Object state transitions

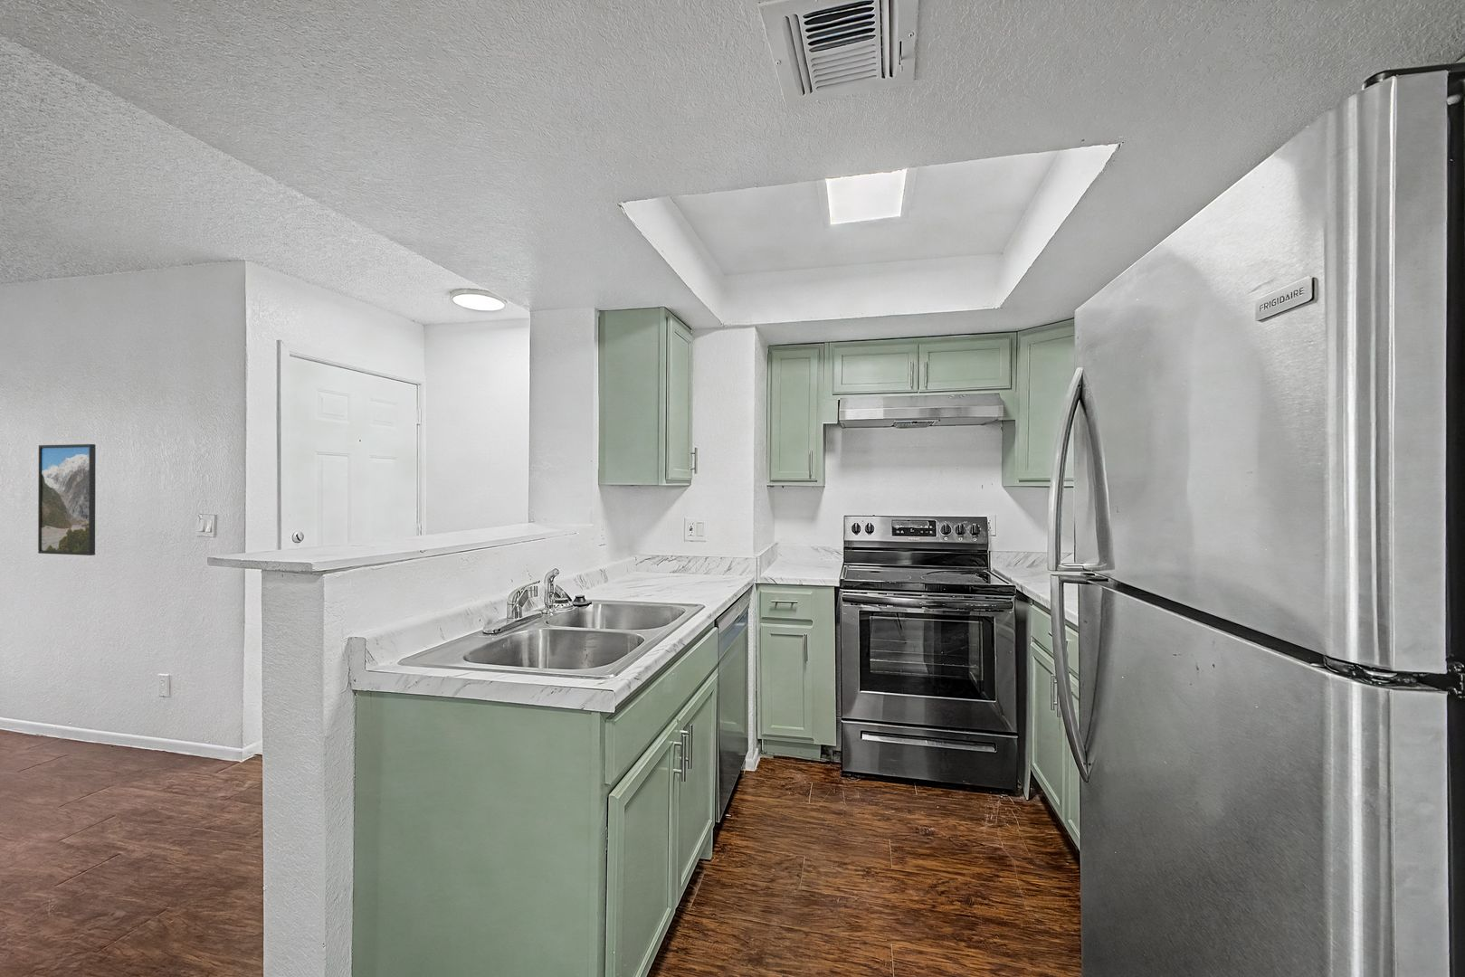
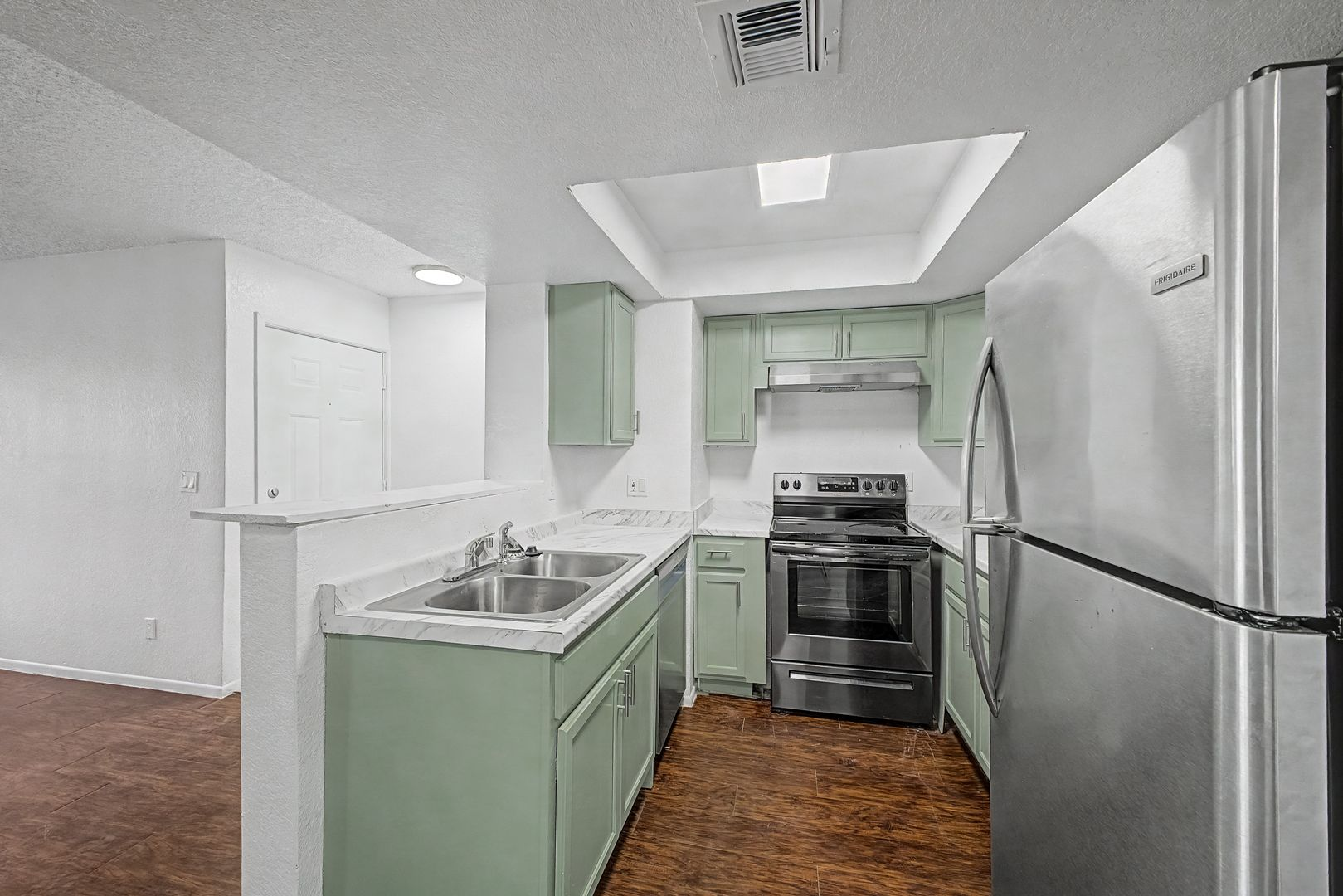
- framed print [37,444,97,556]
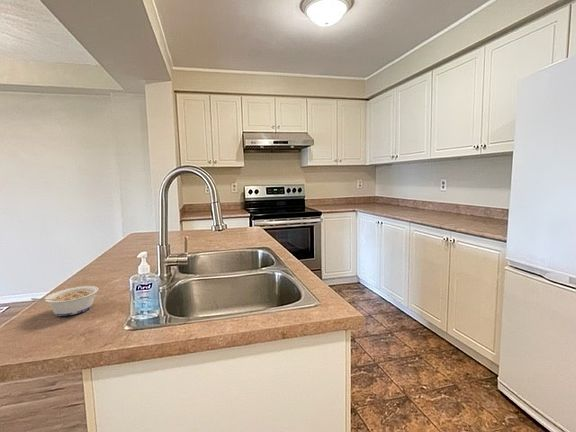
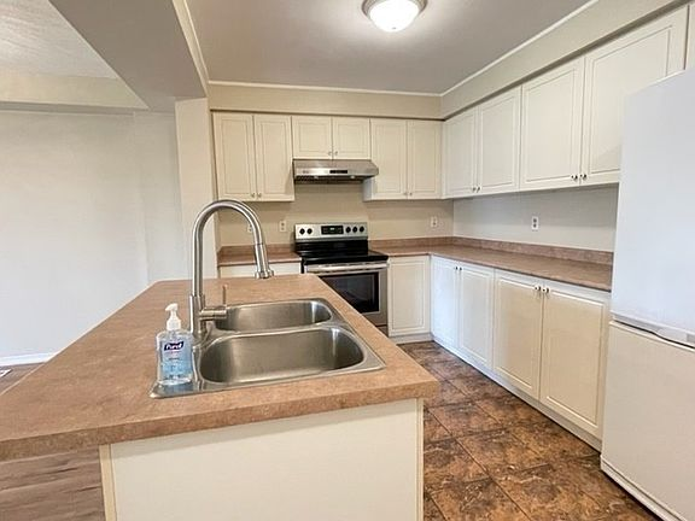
- legume [30,285,100,317]
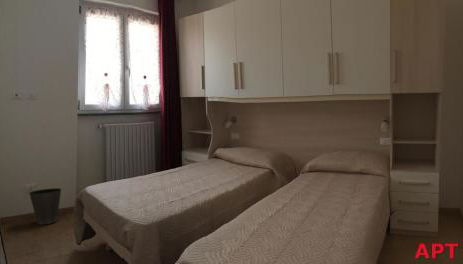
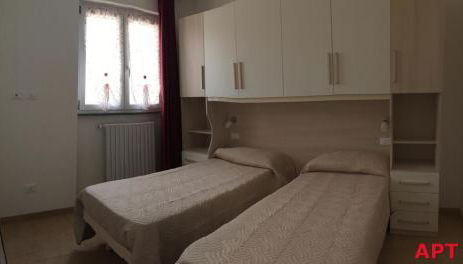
- waste basket [28,187,62,226]
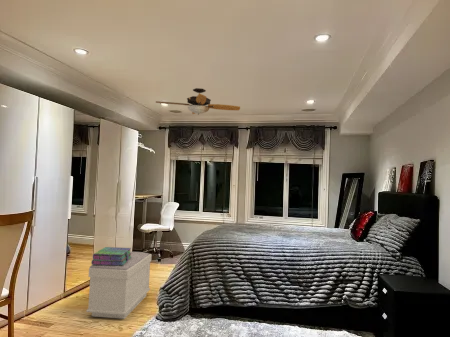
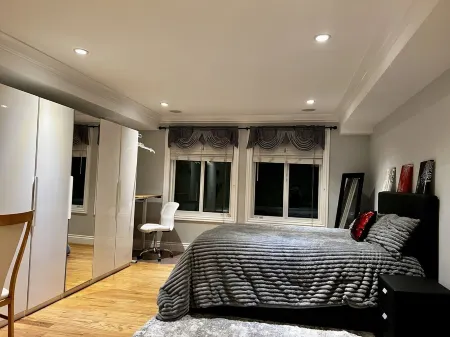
- ceiling fan [155,87,241,116]
- stack of books [90,246,132,266]
- bench [85,251,153,320]
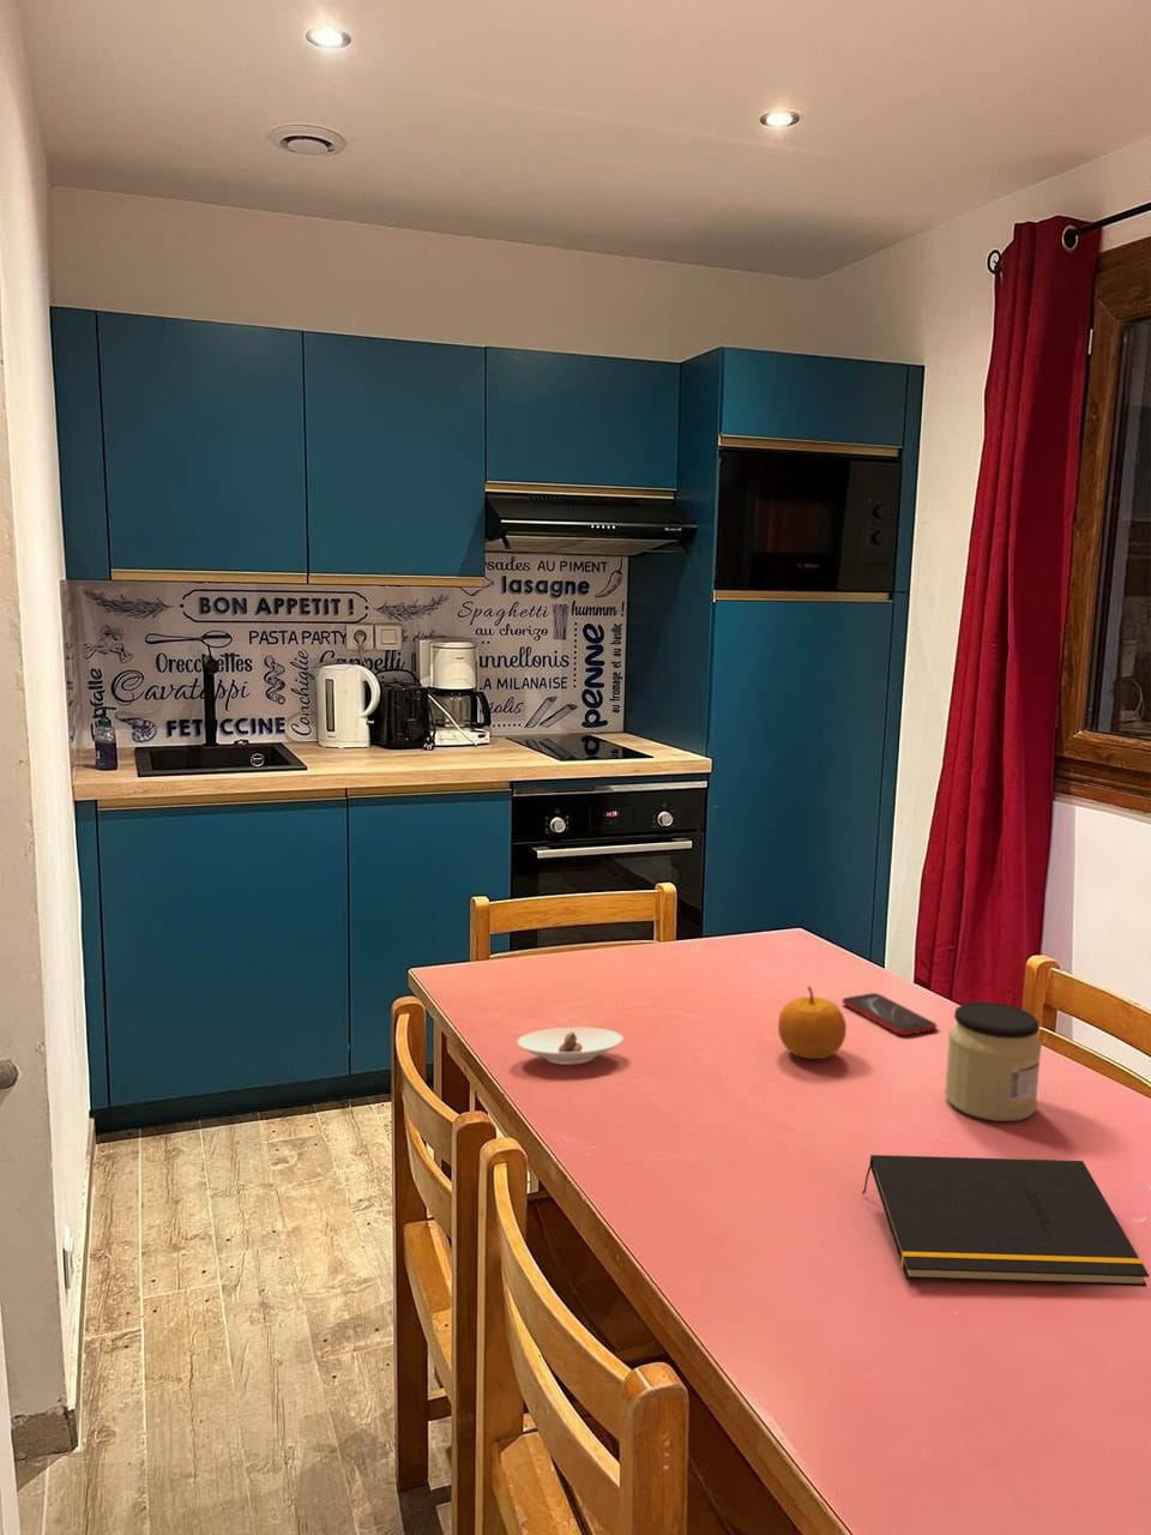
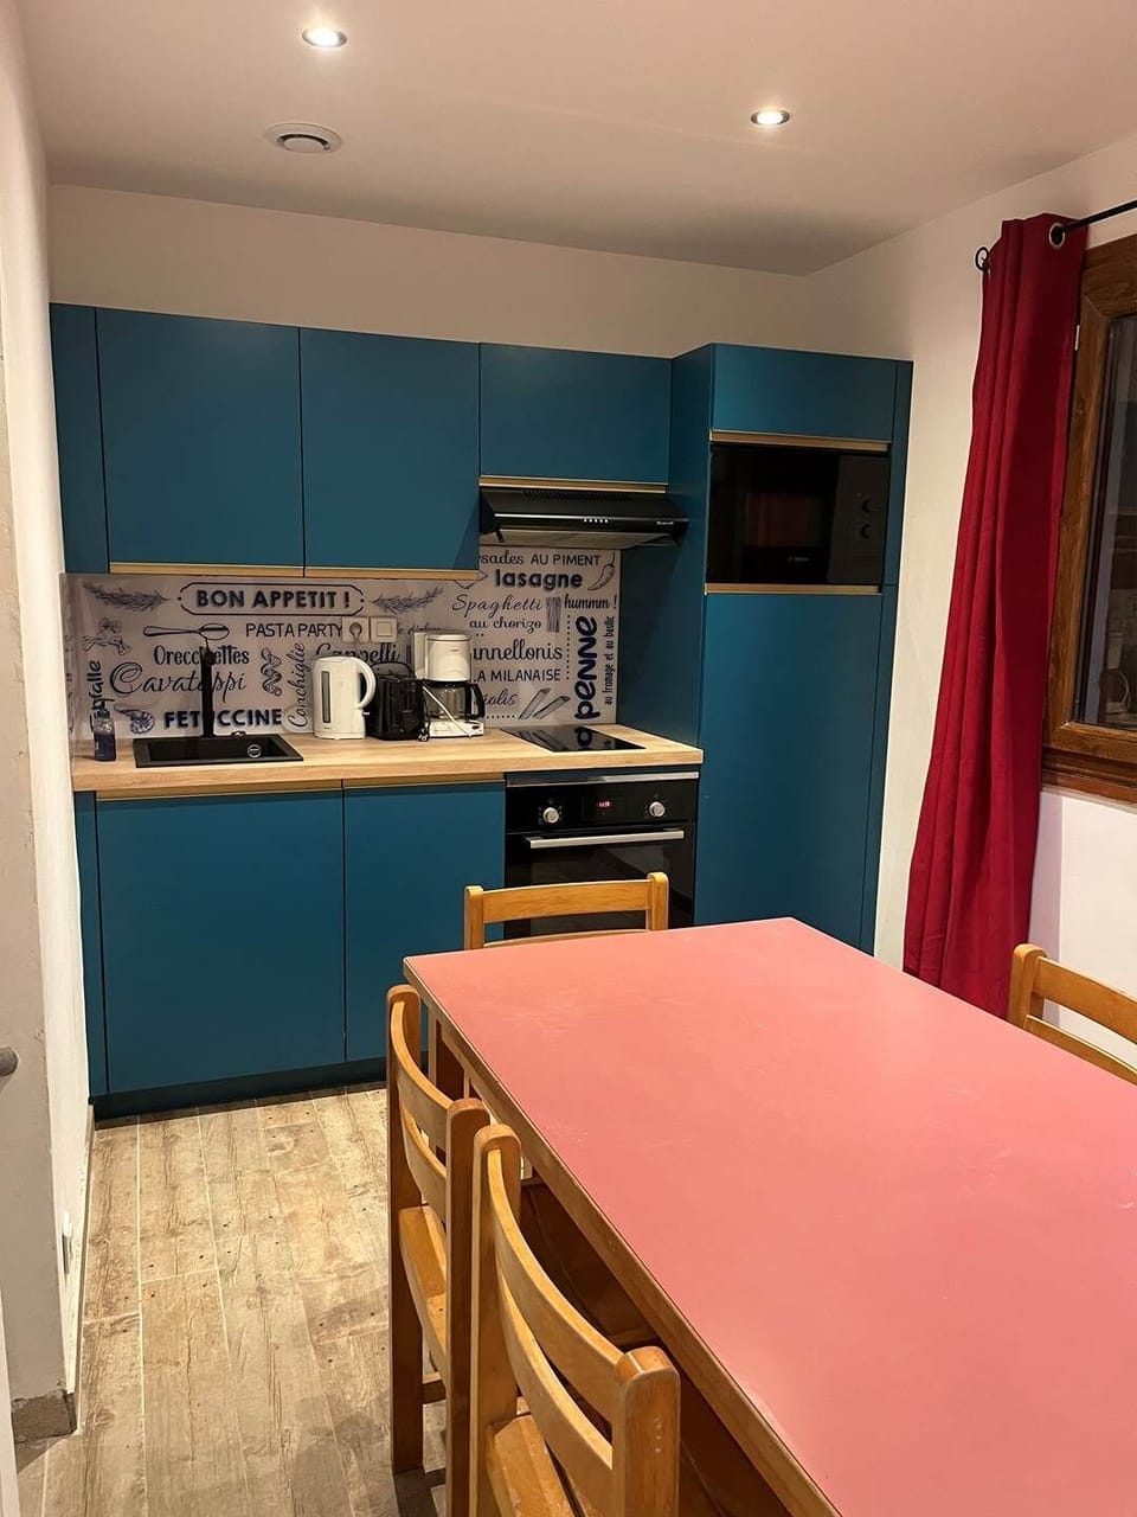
- saucer [516,1026,625,1066]
- fruit [777,985,848,1060]
- smartphone [841,992,937,1036]
- jar [943,1000,1043,1123]
- notepad [861,1153,1150,1288]
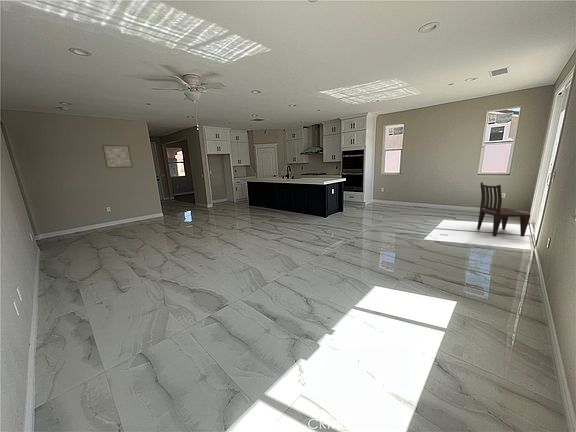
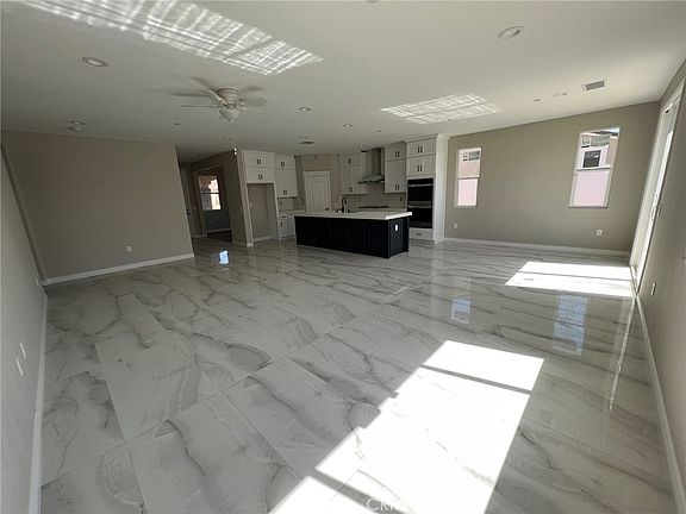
- dining chair [476,181,531,238]
- wall art [101,144,134,169]
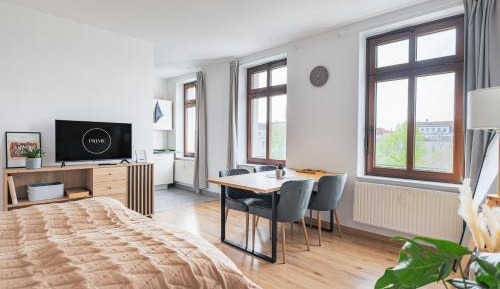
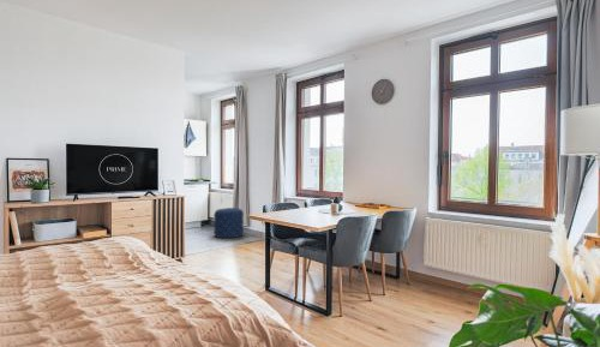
+ pouf [212,207,245,239]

**How to complete this task:** The records above are to be transcribed exactly, with every picture left out.

**Your solution:**
- framed print [37,444,97,556]
- legume [30,285,100,317]
- waste basket [28,187,62,226]
- ceiling fan [155,87,241,116]
- stack of books [90,246,132,266]
- bench [85,251,153,320]
- saucer [516,1026,625,1066]
- fruit [777,985,848,1060]
- smartphone [841,992,937,1036]
- jar [943,1000,1043,1123]
- notepad [861,1153,1150,1288]
- dining chair [476,181,531,238]
- wall art [101,144,134,169]
+ pouf [212,207,245,239]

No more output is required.